Jim, contrary to your and your fellow critics’ opinions, Cook et al 2013 is alive and well.
First, Cook et al 2013 acknowledges that there may be confirmation bias in their abstract ratings, and so they used a methodology specifically designed to reduce or eliminate confirmation bias. Every abstract rated by at least two reviewers, in the case of disagreements a third was brought in to be the tie-breaker. But the ultimate control was the fact that Cook et al 2013 asked the authors of the sampled papers to rate their own work. And the results of the self ratings were nearly identical to the results of the abstract raters – 97.1% of the abstracts vs. 97.2% of the self-rated papers.
This point is critical, so let me both clear and explicit about it – the author self-ratings prove that confirmation bias among the abstract raters is negligible. If confirmation bias in the abstract ratings had been significant, there would have been a large difference between the author self-ratings and the abstract ratings, and there is not. It’s that simple.
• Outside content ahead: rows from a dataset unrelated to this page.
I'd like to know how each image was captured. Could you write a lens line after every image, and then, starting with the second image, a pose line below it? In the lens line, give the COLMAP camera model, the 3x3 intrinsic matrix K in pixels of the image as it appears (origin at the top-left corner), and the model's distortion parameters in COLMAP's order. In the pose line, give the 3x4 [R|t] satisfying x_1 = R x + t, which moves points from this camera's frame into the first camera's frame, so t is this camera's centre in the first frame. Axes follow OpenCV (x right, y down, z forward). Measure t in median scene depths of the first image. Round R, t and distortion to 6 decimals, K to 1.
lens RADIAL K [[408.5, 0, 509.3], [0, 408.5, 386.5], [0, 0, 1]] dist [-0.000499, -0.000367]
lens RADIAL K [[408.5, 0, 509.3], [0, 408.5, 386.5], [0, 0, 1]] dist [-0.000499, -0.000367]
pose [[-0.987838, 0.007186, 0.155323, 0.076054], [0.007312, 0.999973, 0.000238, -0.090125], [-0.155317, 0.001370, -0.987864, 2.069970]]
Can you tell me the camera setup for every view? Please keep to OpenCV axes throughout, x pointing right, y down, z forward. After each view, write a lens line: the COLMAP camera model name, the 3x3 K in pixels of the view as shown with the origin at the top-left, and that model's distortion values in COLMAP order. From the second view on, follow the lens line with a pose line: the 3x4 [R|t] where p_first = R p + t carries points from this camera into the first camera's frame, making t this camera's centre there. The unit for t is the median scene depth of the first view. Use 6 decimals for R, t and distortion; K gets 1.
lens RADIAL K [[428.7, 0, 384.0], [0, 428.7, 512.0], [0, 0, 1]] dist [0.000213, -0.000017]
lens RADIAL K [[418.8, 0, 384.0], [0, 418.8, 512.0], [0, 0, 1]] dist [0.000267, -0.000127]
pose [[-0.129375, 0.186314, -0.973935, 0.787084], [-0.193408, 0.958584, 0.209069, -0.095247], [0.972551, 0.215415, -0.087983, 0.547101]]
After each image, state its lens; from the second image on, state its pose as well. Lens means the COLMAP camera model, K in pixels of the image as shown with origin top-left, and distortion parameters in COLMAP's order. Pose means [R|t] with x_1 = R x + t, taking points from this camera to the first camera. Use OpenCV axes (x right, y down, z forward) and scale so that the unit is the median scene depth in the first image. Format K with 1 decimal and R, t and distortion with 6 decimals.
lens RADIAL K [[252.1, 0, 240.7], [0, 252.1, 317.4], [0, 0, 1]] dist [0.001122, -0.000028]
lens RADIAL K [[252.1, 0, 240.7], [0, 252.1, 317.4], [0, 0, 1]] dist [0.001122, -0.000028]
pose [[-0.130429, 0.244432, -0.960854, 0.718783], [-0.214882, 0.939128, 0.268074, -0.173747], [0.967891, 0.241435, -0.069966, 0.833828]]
Second, Richard Tol published a response in the journal Energy Policy (Environmental Research Letters and other climate-topic specific journals repeatedly rejected his response) where he claimed to have found a major methodological flaw that reduced the consensus from 97% to a mere 91%. While Tol did find a minor flaw, Tol himself made a math error, and when the Cook et al 2013 team accounted for the flaw, it actually increased the abstract rating consensus from 97.1% to 97.2%. This is still well within the margin of error, however, so Tol’s paper was essentially pointless.
With this kind of research there is always a question about whether your sample accurately represents the whole that is really being studied. But as I pointed out in the original post above, the number of papers (and authors) sampled was so massive compared to the population size that the margins of error are quite small, especially given how skewed the results are (the more skewed the results are, the smaller sample size you need to detect the skew, or alternatively, the more accurate your results will be for a given sample size).
The results of Cook et al 2013 are robust. They’ve stood up to multiple attacks, both in the peer-reviewed literature and on blogs (and even extra-legal attacks like hacking). They represent a replication of multiple other studies, all of which demonstrate that there is an overwhelming consensus that industrial climate disruption is real (my preferred term for “global warming” or “climate change”) And anyone who doesn’t acknowledge this fact is either misinformed, blinded by their own biases (ideological or otherwise), or lying.
I’m curious if anyone has found a response by Scafetta, Idso or Shaviv as to whether any of them had self-rated their papers – given that the point about the alleged misrepresentations for their papers is widely parroted in the denialist blogosphere as a supposed refutation of Cook et al. To me, their complaint seems highly disingenuous and probably agenda-driven, if none of them availed themselves of that opportunity.